И лишь закончил он говорить, тотчас мешики метнули камни и дротики. Мотекосума, стоявший на краю крыши, покачнулся и упал бы, когда бы его не подхватили солдаты. Голова владыки мешиков была разбита камнем, и кровь сочилась из раны, заливая лицо.
Раненого тотчас унесли.
О нем заботились, промыв и перевязав рану, однако наш лекарь сразу сказал, что дни сего великого человека сочтены. И в подтверждение слов его к утру у Мотекосумы началась горячка. Он метался в бреду и выкрикивал имена людей, которых не было рядом.
А
– Вы же его и убили, – сказал Тлауликоли, обнимая жену. – Вы убили Монтесуму, когда поняли, что он стал бесполезен. Я видел тело. Я расскажу тебе, как было это.

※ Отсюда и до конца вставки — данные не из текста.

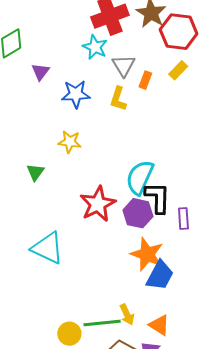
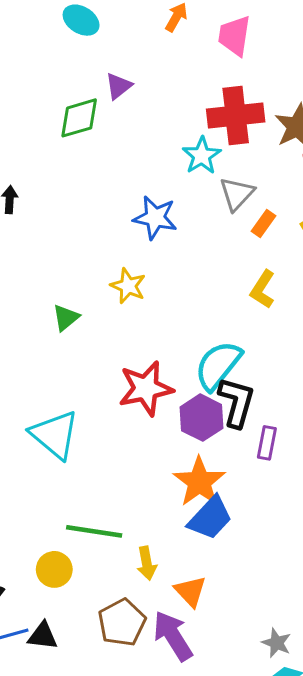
purple triangle: (40, 72) -> (119, 86), moved
yellow L-shape: (118, 99) -> (263, 289), moved
green line: (102, 323) -> (94, 531), moved

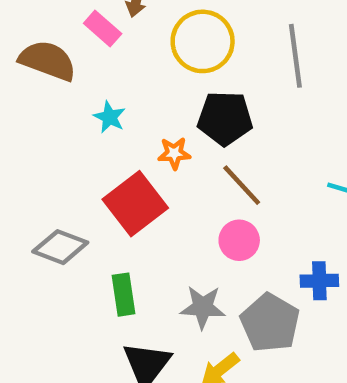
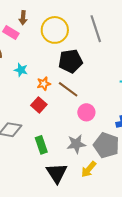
orange star: (174, 153) -> (44, 84), moved
brown line: (242, 185) -> (68, 89), moved
red square: (135, 204) -> (39, 105), size x0.6

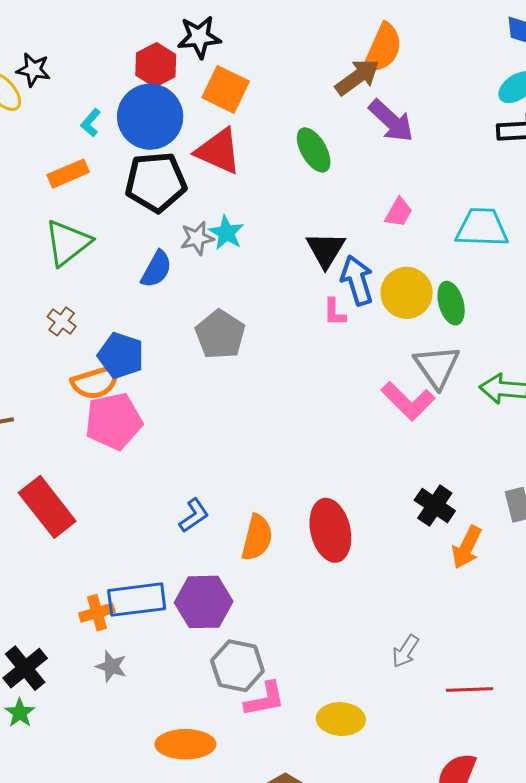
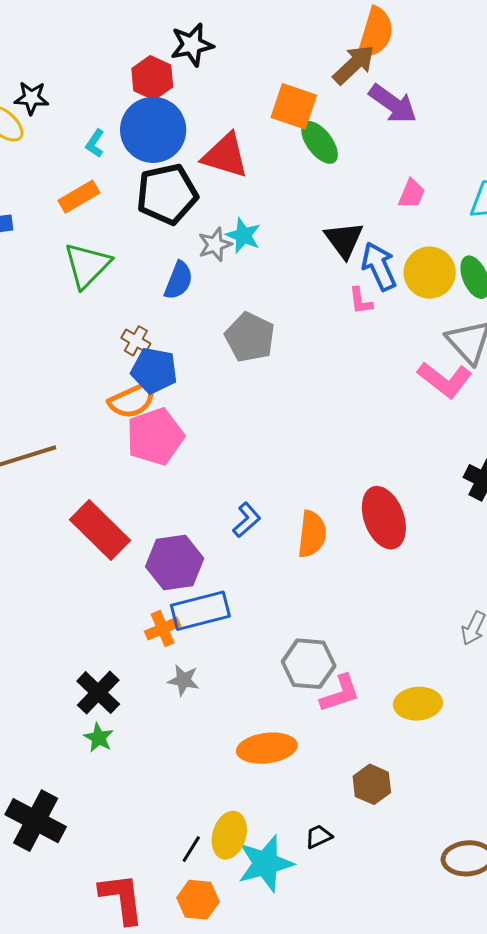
orange square: (226, 89) -> (294, 106), moved
brown cross: (62, 321) -> (136, 341), moved
purple hexagon: (204, 602) -> (175, 562), moved

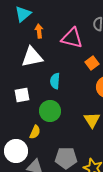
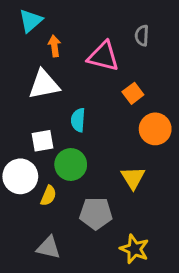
white square: (22, 95) -> (43, 141), moved
white circle: (16, 151) -> (20, 176), moved
gray pentagon: (66, 158) -> (96, 213), moved

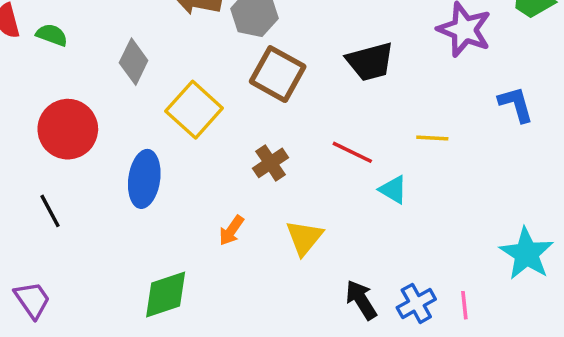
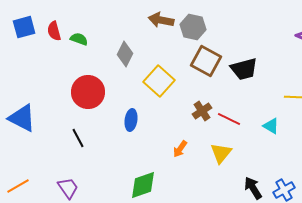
black trapezoid: (370, 62) -> (244, 69), moved
red line: (352, 152) -> (229, 119), moved
blue ellipse: (144, 179) -> (131, 120), size x0.7

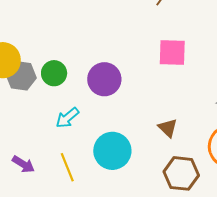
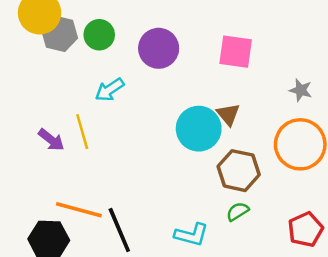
pink square: (172, 53) -> (236, 52), moved
cyan circle: (112, 151) -> (199, 129), moved
yellow line: (67, 167) -> (82, 132), moved

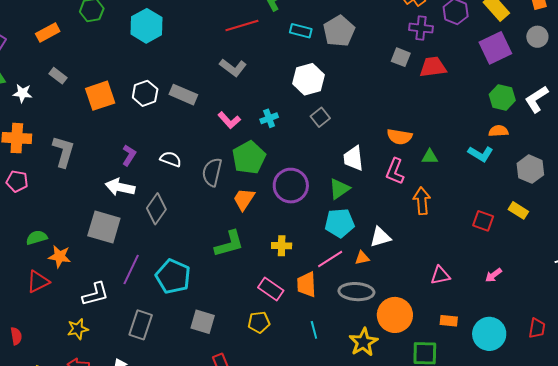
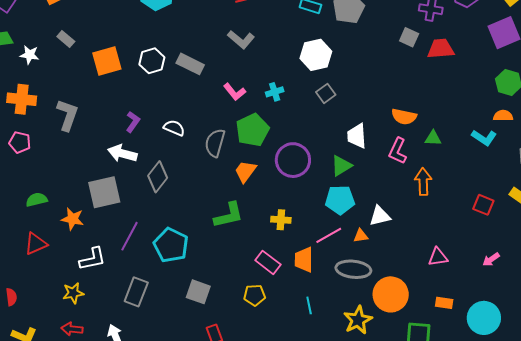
gray square: (104, 227) -> (104, 192), turned -32
orange star: (60, 256) -> (73, 219), moved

Ночь легла на Теночтитлан, та самая ночь, которую вы позже назвали ночью печали. Для нас же она была ночью радости, ибо думали мы, что освободились от яда в сердце страны.

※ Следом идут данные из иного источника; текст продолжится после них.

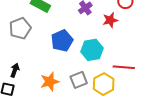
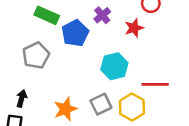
gray pentagon: (20, 28) -> (36, 56), moved
blue pentagon: (62, 41) -> (75, 33), moved

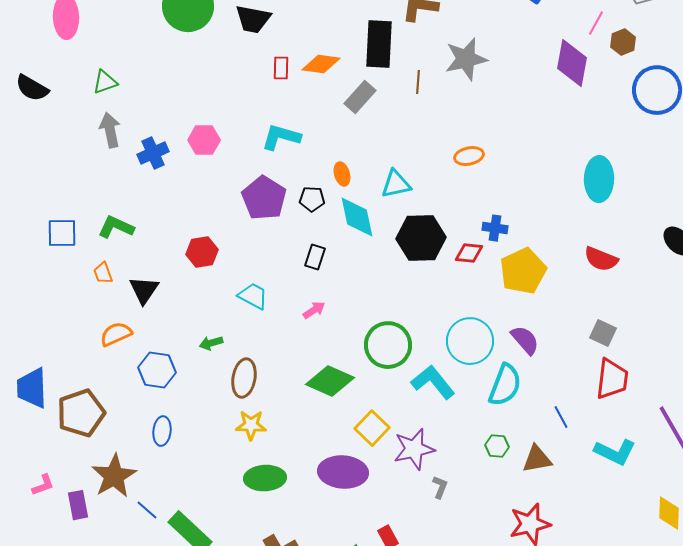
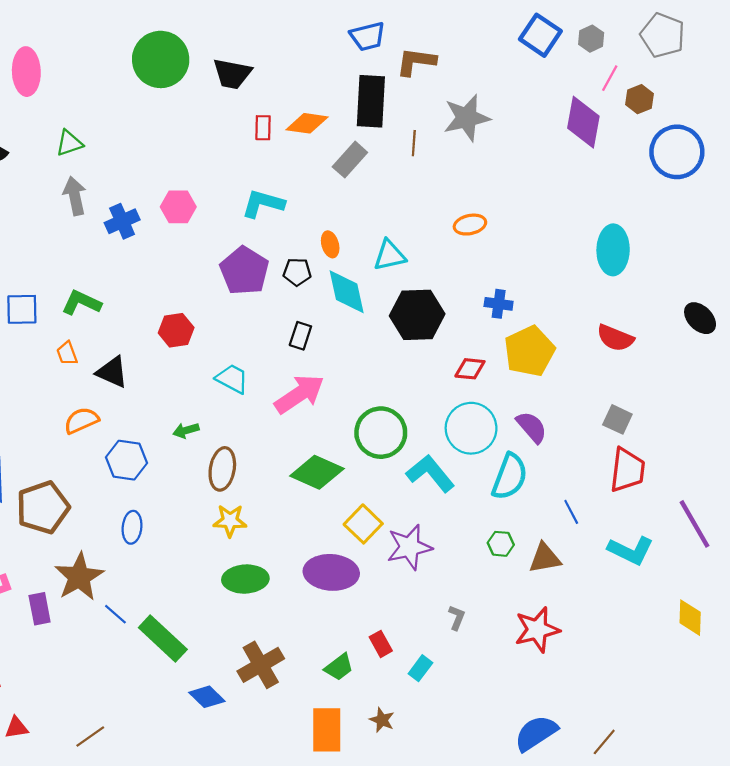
red diamond: (469, 253) -> (470, 369), moved
black triangle: (144, 290) -> (112, 372), turned -40
pink arrow: (314, 310) -> (299, 394), size x2.0
gray L-shape: (440, 487) -> (457, 618), moved

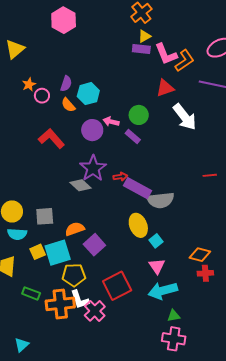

Мы гнали змею из нашего дома и единственно опечалились, когда не сумели догнать.
Мы ошиблись, решив, что змея не вернется, ибо слаба.

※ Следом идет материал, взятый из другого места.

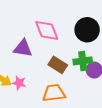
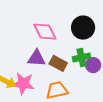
purple triangle: (23, 48) -> (36, 58), moved
pink star: (19, 83) -> (23, 84), size x1.6

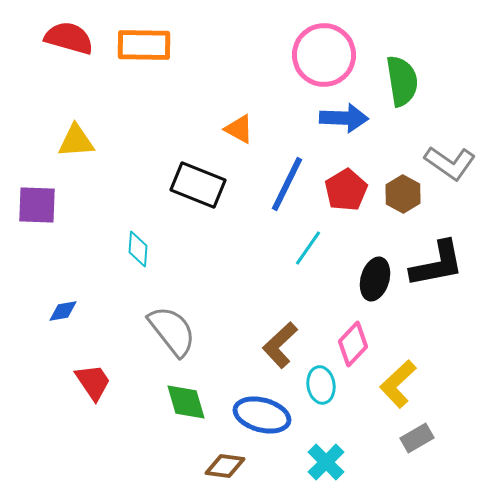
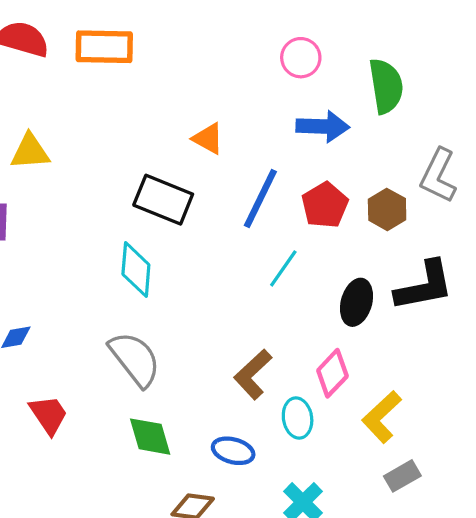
pink circle: (324, 55) -> (301, 58), size x0.6
gray L-shape: (450, 163) -> (438, 176), turned 81
cyan diamond: (138, 249) -> (136, 270), moved, size x1.4
blue ellipse: (262, 415) -> (233, 451), size x0.7

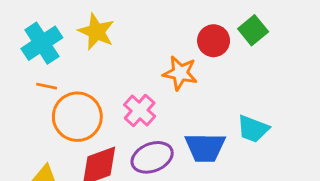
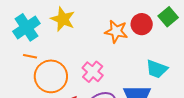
orange star: (180, 73) -> (116, 31), moved
cyan trapezoid: (253, 129) -> (157, 69), moved

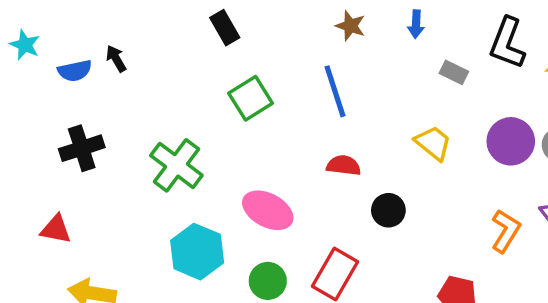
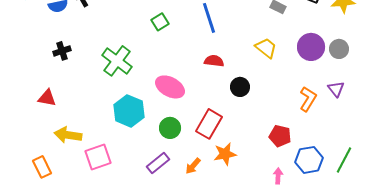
green square: (251, 98) -> (160, 22), size x0.7
black cross: (82, 148) -> (62, 51), size x0.7

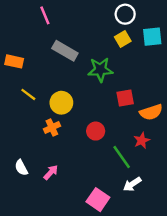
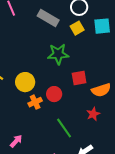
gray rectangle: (65, 51) -> (48, 18), moved
orange cross: (52, 128) -> (35, 102), moved
red circle: (96, 131) -> (54, 94), moved
green line: (122, 157) -> (64, 128), moved

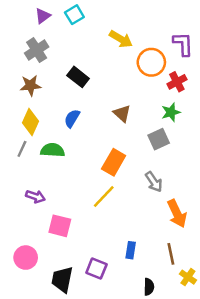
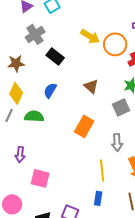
yellow arrow: (121, 39) -> (90, 36), moved
gray cross: (37, 50) -> (35, 34), moved
gray arrow: (154, 182) -> (117, 142), turned 30
purple arrow: (35, 197) -> (20, 154), turned 77
yellow line: (104, 197) -> (102, 170), moved, turned -50

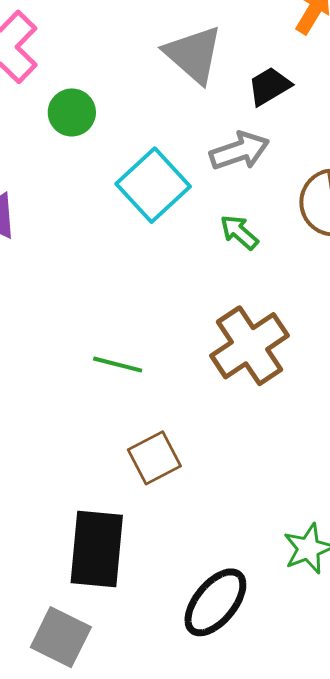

Мы заплатили за свои ошибки. Но теперь слушай меня, теуль. Я, Тлауликоли из дома Ягуара, и еще два десятка воинов вошли во дворец через разваленную стену. Уже тогда мы знали, что вы готовитесь уйти. Но знали и то, что золото, до которого вы проявили неслыханную жадность, замедлит путь. Оно же и усыпит бдительность.
Вы не верите друг другу. И, занявшись дележом добычи, вы забудете об осторожности. Я говорил Куаутемоку, что нам следует воспользоваться случаем и, пробравшись во дворец, убить всех. Но он на сей раз сделал по-своему.
Итак, мы шли, и шаги наши были бесшумны, как ветер, скользящий по глади морской. Комнату за комнатой осматривали мы и видели, что опустел дворец. А вскоре снаружи донеслись звуки выстрелов и крики, которые подтвердили нашу догадку.
Тогда, забыв про осторожность, кинулся я к покоям Монтесумы и вошел.
Покои были пусты. И все другие тоже. Остались в них лишь мертвые теули и золото, которое вы не сумели унести и за которым вернулись.
А Монтесума, о котором ты так скорбишь, притворяясь, будто скорбь эта истинна, лежал на берегу канала. Его убили и бросили, как не бросают даже раба. И так же поступили с Ицкауцином, человеком, который и вовсе не причинил вам никакого зла.
Вот цена вашего слова. И вот она – суть вашей веры. Обман и ничего, кроме обмана.
– Ты ошибаешься! – я вскочил, потому как не мог терпеть, что он, дикарь, поносит имя Господа и обвиняет нас в том, в чем нет нашей вины.
– Не ошибаюсь, – Тлауликоли стал напротив меня. Он был выше и сильней, не говоря уже о том, что призвание мое не давало мне возможностей отточить воинские умения. – Я не ошибаюсь и могу отличить рану, полученную от камня, от раны, нанесенной мечом. Три удара. Сюда.